My goal is to avoid sensitive data being accidentally transmitted to Cursor (e.g. if Privacy mode is off).
I feel the .cursorban the Cursor team is considering would be a band-aid. Instead, I propose access to .gitignore-d or .cursorignore-d files be strictly respected. Implementing UI to explicitly override inaccessibility of those files could be acceptable. Allowing “recently viewed” files seems vague and implicit.
I definitely hear this… the counter-argument is that it does harm performance by restricting access to auto-generated code files (like TS headers generated from protobuf) which are really useful for getting things right. It takes a lot of the magic out of it. Additionally the case of the agent, setting up and modifying an .env file is a pretty standard agent workflow.
However, risking the leak of an env file is an extremely big deal.
How would you feel about us auto-banning .env* and a set of other sensitive files (.pem, etc) while we figure out a better solution?
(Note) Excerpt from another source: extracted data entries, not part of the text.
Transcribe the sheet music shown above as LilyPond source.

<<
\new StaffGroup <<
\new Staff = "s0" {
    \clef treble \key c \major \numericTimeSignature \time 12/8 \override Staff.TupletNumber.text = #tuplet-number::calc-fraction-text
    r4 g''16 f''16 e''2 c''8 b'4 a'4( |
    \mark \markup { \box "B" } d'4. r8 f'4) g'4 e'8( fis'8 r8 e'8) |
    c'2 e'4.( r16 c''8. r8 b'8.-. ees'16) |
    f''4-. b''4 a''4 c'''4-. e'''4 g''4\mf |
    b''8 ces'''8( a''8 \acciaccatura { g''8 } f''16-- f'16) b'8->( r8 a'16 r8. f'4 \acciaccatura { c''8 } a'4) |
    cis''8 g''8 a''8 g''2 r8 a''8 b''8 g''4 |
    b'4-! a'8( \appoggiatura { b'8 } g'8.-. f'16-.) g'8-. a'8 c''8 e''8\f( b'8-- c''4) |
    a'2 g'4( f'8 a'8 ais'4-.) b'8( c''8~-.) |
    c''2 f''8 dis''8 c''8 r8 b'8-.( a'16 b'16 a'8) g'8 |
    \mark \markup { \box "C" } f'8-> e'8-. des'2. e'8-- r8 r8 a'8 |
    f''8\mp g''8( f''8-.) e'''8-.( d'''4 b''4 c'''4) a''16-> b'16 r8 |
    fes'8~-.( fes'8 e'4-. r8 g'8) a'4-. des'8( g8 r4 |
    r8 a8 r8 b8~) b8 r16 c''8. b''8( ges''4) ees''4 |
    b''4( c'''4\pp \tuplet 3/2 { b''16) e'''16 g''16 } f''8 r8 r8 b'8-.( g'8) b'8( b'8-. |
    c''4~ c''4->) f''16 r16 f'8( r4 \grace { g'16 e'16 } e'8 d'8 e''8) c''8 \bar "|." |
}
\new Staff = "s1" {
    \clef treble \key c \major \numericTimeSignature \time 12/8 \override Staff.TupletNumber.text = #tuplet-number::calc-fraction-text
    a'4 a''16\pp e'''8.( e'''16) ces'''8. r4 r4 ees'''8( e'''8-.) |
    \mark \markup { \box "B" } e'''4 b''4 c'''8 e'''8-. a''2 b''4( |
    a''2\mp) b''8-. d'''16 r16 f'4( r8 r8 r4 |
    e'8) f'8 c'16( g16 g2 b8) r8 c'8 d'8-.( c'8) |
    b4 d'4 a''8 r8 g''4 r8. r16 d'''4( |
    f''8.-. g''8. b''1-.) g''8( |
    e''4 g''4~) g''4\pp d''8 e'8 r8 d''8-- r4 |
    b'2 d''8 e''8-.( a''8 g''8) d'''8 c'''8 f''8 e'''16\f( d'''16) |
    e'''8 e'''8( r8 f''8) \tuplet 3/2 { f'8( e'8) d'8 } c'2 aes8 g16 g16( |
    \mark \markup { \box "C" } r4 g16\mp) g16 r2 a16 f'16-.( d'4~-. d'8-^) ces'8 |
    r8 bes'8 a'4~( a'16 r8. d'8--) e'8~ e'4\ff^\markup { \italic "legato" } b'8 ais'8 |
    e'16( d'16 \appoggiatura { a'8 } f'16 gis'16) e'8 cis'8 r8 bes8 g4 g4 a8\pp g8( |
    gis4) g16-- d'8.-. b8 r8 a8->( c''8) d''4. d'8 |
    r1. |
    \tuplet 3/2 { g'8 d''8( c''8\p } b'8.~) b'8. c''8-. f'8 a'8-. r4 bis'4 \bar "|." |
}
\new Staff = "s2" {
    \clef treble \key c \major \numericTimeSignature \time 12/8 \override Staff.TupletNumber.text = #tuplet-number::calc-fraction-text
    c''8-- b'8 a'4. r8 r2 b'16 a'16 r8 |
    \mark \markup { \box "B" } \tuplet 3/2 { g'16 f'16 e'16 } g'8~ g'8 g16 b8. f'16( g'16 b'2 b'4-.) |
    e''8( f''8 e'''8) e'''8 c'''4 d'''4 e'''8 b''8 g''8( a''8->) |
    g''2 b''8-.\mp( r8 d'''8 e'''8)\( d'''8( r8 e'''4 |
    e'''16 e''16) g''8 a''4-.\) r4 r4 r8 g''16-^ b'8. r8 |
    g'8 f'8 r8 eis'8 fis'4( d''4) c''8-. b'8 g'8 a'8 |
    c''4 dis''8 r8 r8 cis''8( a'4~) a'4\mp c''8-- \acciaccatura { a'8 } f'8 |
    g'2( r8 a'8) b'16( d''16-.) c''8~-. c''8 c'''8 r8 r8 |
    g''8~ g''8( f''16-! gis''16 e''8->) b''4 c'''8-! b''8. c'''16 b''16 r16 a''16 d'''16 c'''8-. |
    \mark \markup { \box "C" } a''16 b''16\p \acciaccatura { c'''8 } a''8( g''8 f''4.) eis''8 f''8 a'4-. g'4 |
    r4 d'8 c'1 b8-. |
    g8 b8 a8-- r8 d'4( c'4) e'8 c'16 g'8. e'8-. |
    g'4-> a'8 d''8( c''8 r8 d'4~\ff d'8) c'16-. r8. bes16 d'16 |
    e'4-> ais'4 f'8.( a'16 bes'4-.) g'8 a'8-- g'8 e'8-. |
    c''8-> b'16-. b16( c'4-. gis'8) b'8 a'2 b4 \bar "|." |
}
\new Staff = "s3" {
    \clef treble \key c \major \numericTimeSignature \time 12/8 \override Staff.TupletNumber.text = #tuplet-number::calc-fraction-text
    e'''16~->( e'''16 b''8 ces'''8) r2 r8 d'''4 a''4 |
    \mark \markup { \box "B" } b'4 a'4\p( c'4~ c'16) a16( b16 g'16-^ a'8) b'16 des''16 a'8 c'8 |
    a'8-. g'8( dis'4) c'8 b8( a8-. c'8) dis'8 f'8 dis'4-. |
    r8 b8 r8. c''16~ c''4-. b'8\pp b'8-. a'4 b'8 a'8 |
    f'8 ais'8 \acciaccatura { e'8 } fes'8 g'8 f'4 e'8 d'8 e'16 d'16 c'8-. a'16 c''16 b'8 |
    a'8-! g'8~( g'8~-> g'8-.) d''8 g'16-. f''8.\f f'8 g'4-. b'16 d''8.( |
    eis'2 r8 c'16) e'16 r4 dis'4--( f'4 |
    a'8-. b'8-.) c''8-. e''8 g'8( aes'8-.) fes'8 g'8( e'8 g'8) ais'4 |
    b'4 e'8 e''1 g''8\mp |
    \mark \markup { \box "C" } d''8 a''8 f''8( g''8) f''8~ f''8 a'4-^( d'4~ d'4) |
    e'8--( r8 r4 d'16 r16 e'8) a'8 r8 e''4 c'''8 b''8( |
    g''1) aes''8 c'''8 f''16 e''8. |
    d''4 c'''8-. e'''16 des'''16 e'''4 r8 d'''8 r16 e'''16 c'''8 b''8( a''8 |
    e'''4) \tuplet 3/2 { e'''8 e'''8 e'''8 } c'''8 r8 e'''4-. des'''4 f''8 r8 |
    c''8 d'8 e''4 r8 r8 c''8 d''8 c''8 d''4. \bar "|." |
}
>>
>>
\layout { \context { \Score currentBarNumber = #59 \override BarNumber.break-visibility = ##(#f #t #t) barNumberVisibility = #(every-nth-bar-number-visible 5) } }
I love the magic. Composer “agent” mode is exciting. I just really don’t want new devs accidentally sending credentials to various third-party servers whether those servers store those cred’s or not (“Privacy mode”).
Such a setting sounds good!
Where could this new setting live? Maybe a new section “Privacy & Security” (to which “Privacy mode” might move). Just having such a section might further highlight Cursor’s dedication to this aspect of the software.[1]
Where would “sensitive files” be defined? I guess a webpage, because I assume neither help text nor tooltip would be adequate to list all entries.
Is “recently viewed” defined anywhere? [Is it whatever VS Code’s logic is for recently opened?]
“Privacy mode”, and the choice of it in onboarding, is what made me feel good about trying Cursor. ↩︎
We sometimes have files under a .secrets folder in our repositories.
We similarly would like to prevent any of those files from being looked at by Cursor AI.
We also have folders where we have the data of our users.
In addition to automatically not touching some common default set of files, we would like to also be able to ban particular folders that contain sensitive data.
.cursorignore Use Case & Caveat
One can commit .cursorignore to a repository, to manage that repository, which allows repository-level control like .gitignore could. Drawback: this is an IDE-specific config. It is preferable to commit config files that all IDE’s can respect i.e. a standard; but AI-IDE–integration is probably not there yet.